(Task statement)
Transcribe every line of the entries below word for word, in the order they appear.

(Records for the exercise)
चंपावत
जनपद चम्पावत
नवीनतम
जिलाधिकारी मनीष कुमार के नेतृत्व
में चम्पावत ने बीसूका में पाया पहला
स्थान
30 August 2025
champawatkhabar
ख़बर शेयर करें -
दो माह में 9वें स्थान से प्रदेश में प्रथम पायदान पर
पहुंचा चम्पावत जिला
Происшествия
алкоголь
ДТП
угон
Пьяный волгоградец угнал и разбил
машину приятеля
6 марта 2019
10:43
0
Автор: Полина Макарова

(Solution to this exercise)
चंपावत
जनपद चम्पावत
नवीनतम
जिलाधिकारी मनीष कुमार के नेतृत्व
में चम्पावत ने बीसूका में पाया पहला
स्थान
30 August 2025
champawatkhabar
ख़बर शेयर करें -
दो माह में 9वें स्थान से प्रदेश में प्रथम पायदान पर
पहुंचा चम्पावत जिला
Происшествия
алкоголь
ДТП
угон
Пьяный волгоградец угнал и разбил
машину приятеля
6 марта 2019
10:43
0
Автор: Полина Макарова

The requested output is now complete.